Aim of the task: Restate word for word the lines of the entries below, starting with the line that holds "right ankle: (569, 518)" and ending with the line that holds "left shoulder: (290, 379)", and no others.
[Supplied records Boundary: Start]
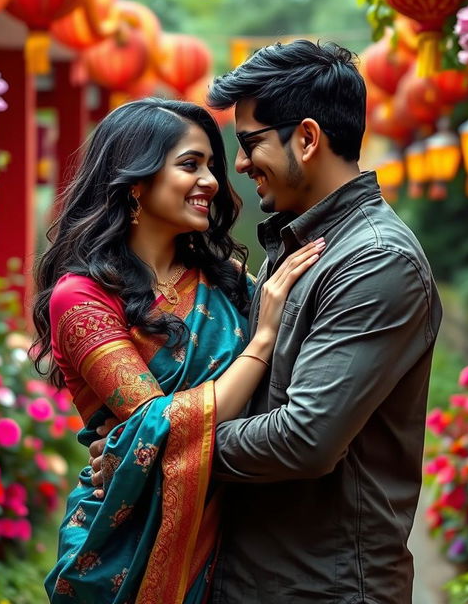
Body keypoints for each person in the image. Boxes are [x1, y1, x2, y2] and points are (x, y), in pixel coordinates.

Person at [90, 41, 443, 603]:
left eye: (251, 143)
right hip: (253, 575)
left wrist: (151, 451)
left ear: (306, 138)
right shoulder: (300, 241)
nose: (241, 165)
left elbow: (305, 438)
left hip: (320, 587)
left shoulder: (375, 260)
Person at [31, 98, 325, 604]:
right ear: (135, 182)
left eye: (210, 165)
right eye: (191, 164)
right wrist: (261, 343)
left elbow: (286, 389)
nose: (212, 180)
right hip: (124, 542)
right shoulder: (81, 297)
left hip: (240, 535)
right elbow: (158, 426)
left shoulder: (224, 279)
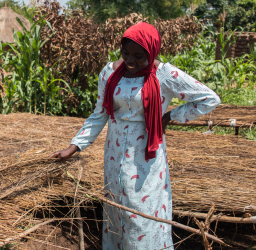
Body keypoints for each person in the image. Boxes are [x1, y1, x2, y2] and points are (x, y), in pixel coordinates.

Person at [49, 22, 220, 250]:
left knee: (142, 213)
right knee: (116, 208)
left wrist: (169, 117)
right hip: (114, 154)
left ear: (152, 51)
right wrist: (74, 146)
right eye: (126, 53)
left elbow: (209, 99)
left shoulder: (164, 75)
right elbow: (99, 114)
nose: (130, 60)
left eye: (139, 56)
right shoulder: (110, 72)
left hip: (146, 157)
[Supplied records Boundary: End]
[Supplied records Boundary: Start]
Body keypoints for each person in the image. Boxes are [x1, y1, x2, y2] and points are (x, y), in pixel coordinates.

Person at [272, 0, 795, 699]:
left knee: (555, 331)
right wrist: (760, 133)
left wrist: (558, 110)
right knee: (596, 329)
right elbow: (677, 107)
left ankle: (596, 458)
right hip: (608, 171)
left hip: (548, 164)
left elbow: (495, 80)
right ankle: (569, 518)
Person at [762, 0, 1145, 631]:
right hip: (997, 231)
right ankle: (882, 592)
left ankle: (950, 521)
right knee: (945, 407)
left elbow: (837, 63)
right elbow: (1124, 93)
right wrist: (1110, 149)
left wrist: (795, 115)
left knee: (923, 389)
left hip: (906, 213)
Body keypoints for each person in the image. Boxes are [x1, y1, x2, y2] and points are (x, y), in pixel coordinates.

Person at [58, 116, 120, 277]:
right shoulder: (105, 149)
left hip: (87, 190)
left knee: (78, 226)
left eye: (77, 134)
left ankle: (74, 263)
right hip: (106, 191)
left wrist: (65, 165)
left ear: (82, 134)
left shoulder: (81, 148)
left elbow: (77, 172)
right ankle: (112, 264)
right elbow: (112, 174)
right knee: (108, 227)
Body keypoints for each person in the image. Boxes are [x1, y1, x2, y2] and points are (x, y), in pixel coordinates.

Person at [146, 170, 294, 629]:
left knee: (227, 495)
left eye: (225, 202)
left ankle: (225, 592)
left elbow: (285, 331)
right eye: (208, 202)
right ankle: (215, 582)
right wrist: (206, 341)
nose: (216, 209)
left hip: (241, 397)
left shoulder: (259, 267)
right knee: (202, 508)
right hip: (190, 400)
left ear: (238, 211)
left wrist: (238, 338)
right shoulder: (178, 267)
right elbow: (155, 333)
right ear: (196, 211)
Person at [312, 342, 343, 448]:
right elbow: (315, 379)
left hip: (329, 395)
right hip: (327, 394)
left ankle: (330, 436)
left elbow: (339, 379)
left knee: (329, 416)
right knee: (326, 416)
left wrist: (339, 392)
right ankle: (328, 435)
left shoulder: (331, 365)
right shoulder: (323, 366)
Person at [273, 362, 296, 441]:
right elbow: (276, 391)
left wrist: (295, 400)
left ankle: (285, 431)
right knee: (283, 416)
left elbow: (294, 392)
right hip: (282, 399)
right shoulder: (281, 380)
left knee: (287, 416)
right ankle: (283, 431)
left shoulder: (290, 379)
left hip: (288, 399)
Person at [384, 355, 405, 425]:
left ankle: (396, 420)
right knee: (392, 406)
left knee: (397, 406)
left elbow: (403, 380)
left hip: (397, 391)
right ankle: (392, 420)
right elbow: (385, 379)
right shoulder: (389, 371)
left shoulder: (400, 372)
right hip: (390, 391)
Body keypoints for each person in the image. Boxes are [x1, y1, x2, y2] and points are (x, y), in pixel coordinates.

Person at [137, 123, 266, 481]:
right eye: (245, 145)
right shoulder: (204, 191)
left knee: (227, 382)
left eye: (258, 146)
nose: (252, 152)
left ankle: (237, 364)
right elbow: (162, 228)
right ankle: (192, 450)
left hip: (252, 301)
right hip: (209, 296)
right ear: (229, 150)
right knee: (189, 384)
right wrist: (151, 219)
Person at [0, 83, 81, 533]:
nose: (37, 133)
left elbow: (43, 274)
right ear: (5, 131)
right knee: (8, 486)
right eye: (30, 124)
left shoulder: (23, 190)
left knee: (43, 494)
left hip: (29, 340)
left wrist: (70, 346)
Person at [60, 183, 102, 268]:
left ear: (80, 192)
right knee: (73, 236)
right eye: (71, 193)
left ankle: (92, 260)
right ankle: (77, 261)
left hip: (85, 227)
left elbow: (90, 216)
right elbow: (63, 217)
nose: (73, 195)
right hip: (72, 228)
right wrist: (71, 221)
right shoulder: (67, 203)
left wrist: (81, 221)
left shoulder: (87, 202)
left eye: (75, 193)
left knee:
[Supplied records Boundary: End]
[Supplied records Boundary: Start]
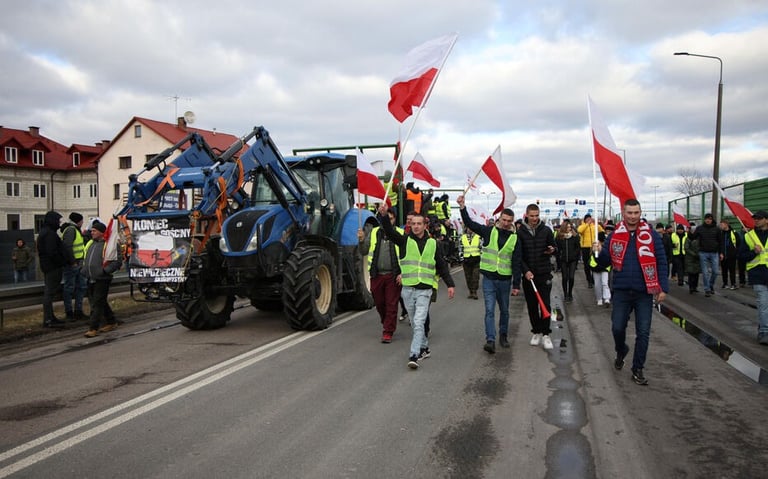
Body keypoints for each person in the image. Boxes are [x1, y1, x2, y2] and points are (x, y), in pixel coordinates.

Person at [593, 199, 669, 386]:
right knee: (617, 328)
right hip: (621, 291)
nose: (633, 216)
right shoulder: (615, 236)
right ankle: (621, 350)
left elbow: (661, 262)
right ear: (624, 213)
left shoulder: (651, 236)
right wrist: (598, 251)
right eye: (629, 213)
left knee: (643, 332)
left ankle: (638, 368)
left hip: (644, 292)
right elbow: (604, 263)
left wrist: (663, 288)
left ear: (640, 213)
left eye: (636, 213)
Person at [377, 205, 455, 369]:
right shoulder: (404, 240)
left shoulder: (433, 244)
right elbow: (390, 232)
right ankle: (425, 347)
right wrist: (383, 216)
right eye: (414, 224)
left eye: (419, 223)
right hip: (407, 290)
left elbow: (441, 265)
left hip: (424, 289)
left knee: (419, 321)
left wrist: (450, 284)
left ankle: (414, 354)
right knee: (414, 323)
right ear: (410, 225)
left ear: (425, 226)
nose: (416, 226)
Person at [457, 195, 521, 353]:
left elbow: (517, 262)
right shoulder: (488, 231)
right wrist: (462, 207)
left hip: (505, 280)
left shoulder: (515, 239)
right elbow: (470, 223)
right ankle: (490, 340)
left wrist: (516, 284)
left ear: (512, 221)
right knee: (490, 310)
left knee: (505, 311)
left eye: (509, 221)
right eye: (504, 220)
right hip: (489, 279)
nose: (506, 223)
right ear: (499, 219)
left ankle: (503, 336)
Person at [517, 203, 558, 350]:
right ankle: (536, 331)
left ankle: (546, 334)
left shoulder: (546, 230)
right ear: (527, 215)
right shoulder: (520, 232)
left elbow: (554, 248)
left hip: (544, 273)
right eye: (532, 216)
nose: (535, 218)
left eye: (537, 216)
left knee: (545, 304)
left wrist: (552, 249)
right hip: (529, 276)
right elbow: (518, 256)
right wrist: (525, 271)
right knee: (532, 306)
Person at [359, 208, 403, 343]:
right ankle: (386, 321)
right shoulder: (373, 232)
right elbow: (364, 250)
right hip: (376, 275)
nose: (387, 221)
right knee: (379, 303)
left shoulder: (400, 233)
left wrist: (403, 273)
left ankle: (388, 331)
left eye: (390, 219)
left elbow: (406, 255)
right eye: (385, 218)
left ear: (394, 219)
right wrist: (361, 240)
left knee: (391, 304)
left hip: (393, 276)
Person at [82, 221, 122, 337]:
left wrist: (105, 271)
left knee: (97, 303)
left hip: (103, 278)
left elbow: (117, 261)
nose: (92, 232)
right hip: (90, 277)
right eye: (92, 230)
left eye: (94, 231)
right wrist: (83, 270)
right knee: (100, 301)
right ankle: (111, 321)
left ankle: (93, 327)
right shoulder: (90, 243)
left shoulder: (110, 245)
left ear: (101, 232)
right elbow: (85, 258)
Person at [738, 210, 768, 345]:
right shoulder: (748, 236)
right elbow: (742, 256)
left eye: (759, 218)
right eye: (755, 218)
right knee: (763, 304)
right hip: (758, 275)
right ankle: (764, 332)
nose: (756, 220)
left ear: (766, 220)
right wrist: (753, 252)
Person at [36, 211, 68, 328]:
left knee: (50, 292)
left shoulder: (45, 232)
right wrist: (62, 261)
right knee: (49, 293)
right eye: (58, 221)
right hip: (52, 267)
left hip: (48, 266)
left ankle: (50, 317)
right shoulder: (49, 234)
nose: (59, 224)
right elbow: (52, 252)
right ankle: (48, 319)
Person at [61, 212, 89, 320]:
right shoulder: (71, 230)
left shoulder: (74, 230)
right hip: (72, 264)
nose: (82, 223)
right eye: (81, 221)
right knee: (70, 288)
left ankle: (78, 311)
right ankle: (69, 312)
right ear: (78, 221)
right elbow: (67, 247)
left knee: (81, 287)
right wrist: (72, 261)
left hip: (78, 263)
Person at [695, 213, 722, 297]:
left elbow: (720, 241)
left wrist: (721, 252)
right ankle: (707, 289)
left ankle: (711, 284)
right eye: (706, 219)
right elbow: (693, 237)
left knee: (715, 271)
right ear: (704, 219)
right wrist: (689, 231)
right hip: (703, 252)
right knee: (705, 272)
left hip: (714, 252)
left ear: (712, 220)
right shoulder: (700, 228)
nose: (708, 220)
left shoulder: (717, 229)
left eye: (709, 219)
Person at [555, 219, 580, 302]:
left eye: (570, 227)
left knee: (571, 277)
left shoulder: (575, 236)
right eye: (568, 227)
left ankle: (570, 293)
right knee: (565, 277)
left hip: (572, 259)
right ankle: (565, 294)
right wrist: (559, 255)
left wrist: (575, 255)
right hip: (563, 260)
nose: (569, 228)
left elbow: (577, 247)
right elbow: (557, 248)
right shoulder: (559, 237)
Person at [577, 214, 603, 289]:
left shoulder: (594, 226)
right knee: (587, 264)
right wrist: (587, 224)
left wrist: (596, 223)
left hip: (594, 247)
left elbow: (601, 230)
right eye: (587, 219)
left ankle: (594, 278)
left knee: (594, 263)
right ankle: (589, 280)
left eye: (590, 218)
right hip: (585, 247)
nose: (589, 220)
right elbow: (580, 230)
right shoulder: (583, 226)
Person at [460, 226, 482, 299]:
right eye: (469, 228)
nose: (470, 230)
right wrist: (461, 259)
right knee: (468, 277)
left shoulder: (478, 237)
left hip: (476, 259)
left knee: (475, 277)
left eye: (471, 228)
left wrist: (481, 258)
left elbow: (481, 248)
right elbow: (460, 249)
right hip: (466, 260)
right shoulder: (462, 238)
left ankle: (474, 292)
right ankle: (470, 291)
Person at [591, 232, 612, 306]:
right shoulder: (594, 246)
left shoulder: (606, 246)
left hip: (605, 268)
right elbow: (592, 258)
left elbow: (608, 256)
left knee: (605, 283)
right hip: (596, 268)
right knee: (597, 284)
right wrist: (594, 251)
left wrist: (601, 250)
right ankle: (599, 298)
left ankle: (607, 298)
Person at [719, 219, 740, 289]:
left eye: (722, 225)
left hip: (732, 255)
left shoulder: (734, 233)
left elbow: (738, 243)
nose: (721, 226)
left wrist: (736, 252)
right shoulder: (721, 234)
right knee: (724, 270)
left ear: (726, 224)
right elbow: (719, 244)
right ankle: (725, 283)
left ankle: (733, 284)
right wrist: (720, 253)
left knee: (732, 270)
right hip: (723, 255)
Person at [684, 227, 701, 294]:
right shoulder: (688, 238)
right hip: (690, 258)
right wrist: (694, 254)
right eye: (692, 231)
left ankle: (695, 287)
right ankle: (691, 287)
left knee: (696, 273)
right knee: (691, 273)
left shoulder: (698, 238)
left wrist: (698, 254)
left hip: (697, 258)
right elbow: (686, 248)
[Supplied records Boundary: End]
Reply:
right ankle: (569, 518)
Person at [762, 0, 1145, 631]:
right hip: (997, 231)
right ankle: (882, 592)
left ankle: (950, 521)
right knee: (945, 407)
left elbow: (837, 63)
right elbow: (1124, 93)
right wrist: (1110, 149)
left wrist: (795, 115)
left knee: (923, 389)
left hip: (906, 213)
Body keypoints for each person in the image. Boxes are [x1, y1, x2, y2] and points are (x, y), in pixel coordinates.

Person at [58, 116, 120, 277]:
right shoulder: (105, 149)
left hip: (87, 190)
left knee: (78, 226)
left eye: (77, 134)
left ankle: (74, 263)
right hip: (106, 191)
left wrist: (65, 165)
left ear: (82, 134)
left shoulder: (81, 148)
left elbow: (77, 172)
right ankle: (112, 264)
right elbow: (112, 174)
right knee: (108, 227)
Body keypoints for each person in the image. Boxes are [x1, y1, x2, y2] and points are (x, y), in pixel coordinates.

Person at [146, 170, 294, 629]:
left knee: (227, 495)
left eye: (225, 202)
left ankle: (225, 592)
left elbow: (285, 331)
right eye: (208, 202)
right ankle: (215, 582)
right wrist: (206, 341)
nose: (216, 209)
left hip: (241, 397)
left shoulder: (259, 267)
right knee: (202, 508)
right hip: (190, 400)
left ear: (238, 211)
left wrist: (238, 338)
right shoulder: (178, 267)
right elbow: (155, 333)
right ear: (196, 211)
Person at [312, 342, 343, 448]:
right elbow: (315, 379)
left hip: (329, 395)
right hip: (327, 394)
left ankle: (330, 436)
left elbow: (339, 379)
left knee: (329, 416)
right knee: (326, 416)
left wrist: (339, 392)
right ankle: (328, 435)
left shoulder: (331, 365)
right shoulder: (323, 366)
Person at [273, 362, 296, 441]:
right elbow: (276, 391)
left wrist: (295, 400)
left ankle: (285, 431)
right knee: (283, 416)
left elbow: (294, 392)
right hip: (282, 399)
right shoulder: (281, 380)
left knee: (287, 416)
right ankle: (283, 431)
left shoulder: (290, 379)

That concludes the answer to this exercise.